Personal injury settlements and trials are two different legal processes used to resolve personal injury claims. A settlement refers to reaching an agreement through the insurance claims process, where the insurance company offers a sum of money in exchange for not going to court. On the other hand, a trial is the next step if settlement negotiations fail, where a judge or jury makes the final decision.

For example, let's say someone is injured in a car accident and decides to pursue a personal injury claim. If they reach a settlement, the insurance company may offer them a certain amount of money to compensate for their injuries and other damages. However, if settlement negotiations are unsuccessful, the case may proceed to trial, where a judge or jury will determine the outcome of the claim.

Personal Injury Settlements

Settlements are preferred by most claimants due to their faster and cheaper nature compared to trials. Unlike trials, settlements can be resolved within a few months, allowing claimants to receive compensation sooner. Compensation received through settlements generally covers lost wages, medical bills, and property repairs.

For instance, let's consider a slip and fall accident case.
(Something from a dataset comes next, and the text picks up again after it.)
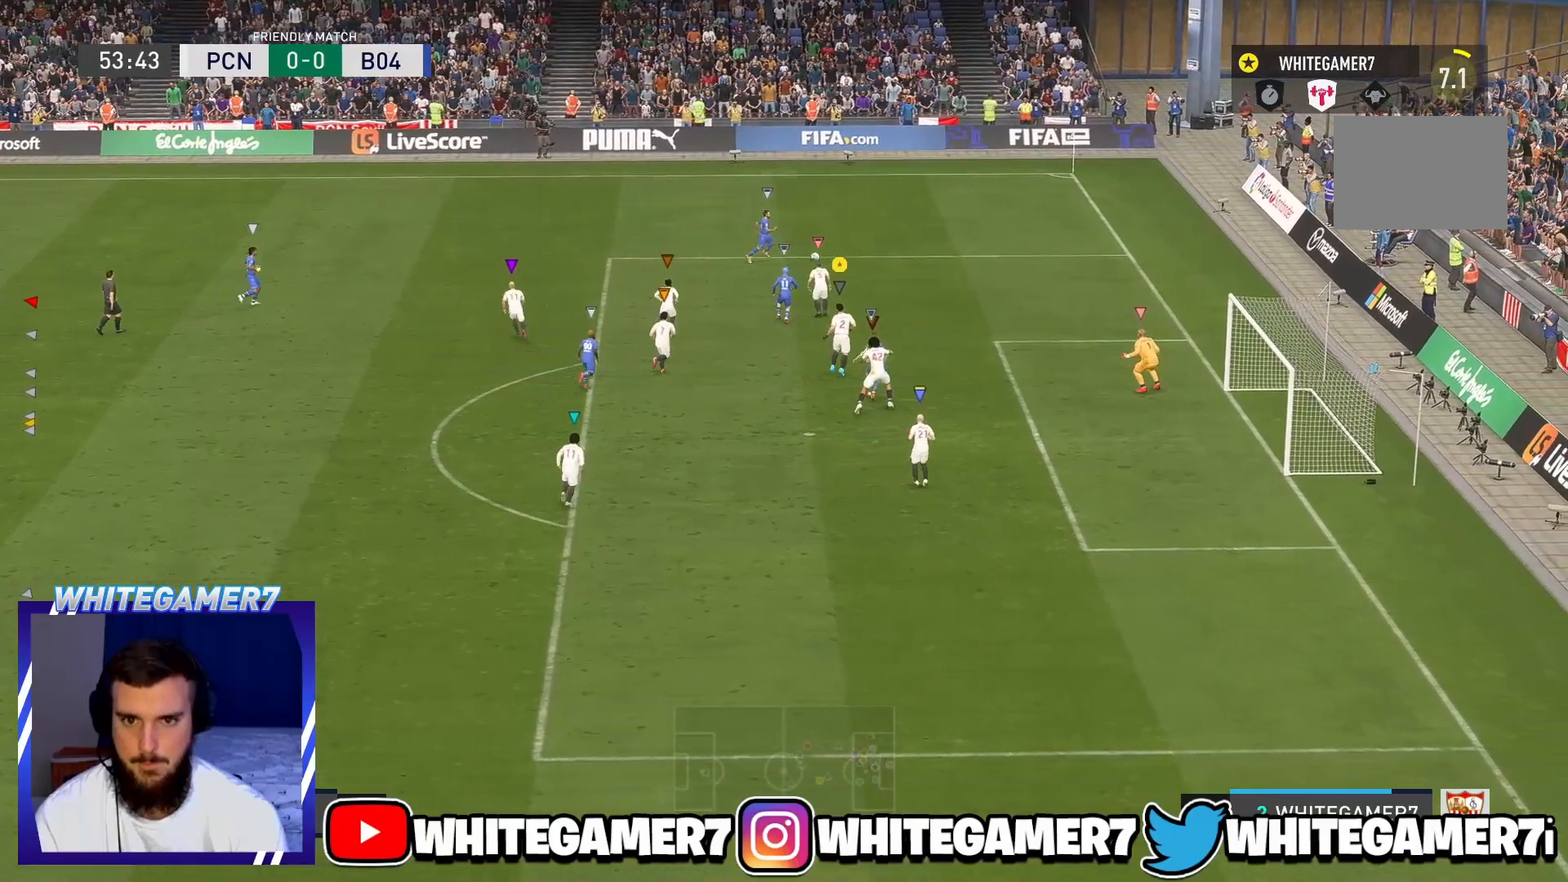
{"buttons": ["L2", "R2"], "left_stick": "up-right", "events": [[17, "left_stick", "right"], [184, "R2", "down"], [200, "L2", "up"], [234, "left_stick", "up-right"], [501, "L2", "down"]]}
If the injured party decides to pursue a settlement, they may receive compensation for their medical expenses, any income they lost due to the accident, and the cost of repairing any damaged property. Furthermore, settlements are private, meaning the details of the settlement and the amount received are not disclosed to the public.

Settlement negotiations involve demand letters, negotiation, and signing a formal settlement document. The strength of the evidence, severity of damages, liability, and insurance coverage are factors that influence settlement offers. For example, if the injured party has strong evidence to support their claim and the liable party's insurance coverage is substantial, the settlement offer may be higher.

Personal Injury Trials

Trials can result in greater compensation compared to settlements, but there is no guarantee of a favorable outcome. Trials involve filing fees, court costs, and expert witness expenses, making them more expensive than settlements. However, trials provide an opportunity for claimants to seek compensation for pain and suffering, legal fees, and punitive damages in addition to lost wages, medical bills, and property repairs.

Let's say someone is involved in a product liability case and decides to go to trial. If the trial is successful, they may receive compensation not only for their medical expenses and lost income but also for the physical and emotional pain they experienced as a result of the defective product. Additionally, trials are public knowledge, meaning the details of the case and the court's decision are available to the public.

Civil trials involve choosing a jury, opening statements, witness testimony, closing arguments, jury instruction, and deliberation. The decision reached by the judge or jury will determine the outcome of the case. It is important to note that trials can take much longer than settlements, often lasting 12 months or more.

Comparing Settlements and Trials

Settlements offer a faster resolution compared to trials, with compensation received within three months. On the other hand, trials can take 12 months or more to reach a resolution. Additionally, settlements allow parties to maintain control over the outcome, while trials rely on a judge or jury's decision.

Trials provide the potential for higher damages and publicly stating wrongdoing. For example, in a medical malpractice case, a trial may result in a higher compensation amount if it is found that the healthcare provider's negligence caused severe harm to the patient. Furthermore, trials provide an opportunity for the claimant to publicly hold the responsible party accountable for their actions.

On the other hand, settlements provide certainty and confidentiality. By accepting a settlement, claimants can be assured of a specific amount of compensation and avoid the uncertainty of a trial outcome. Settlements also offer privacy, as the details of the settlement and the amount received are not disclosed to the public.


When deciding between a personal injury settlement and a trial, it is important to consult with a personal injury attorney. An attorney experienced in personal injury cases can provide guidance and advocate for the client's best interests. Each case is unique, and the decision between a settlement and a trial should be based on the specific circumstances and individual preferences.

For example, if the injured party values a swift resolution and privacy, a settlement may be the best option. On the other hand, if they believe that a trial could result in higher compensation and public acknowledgment of wrongdoing, they may choose to go to trial. Consulting with an attorney will ensure that the injured party understands the risks and benefits associated with each option and can make an informed decision.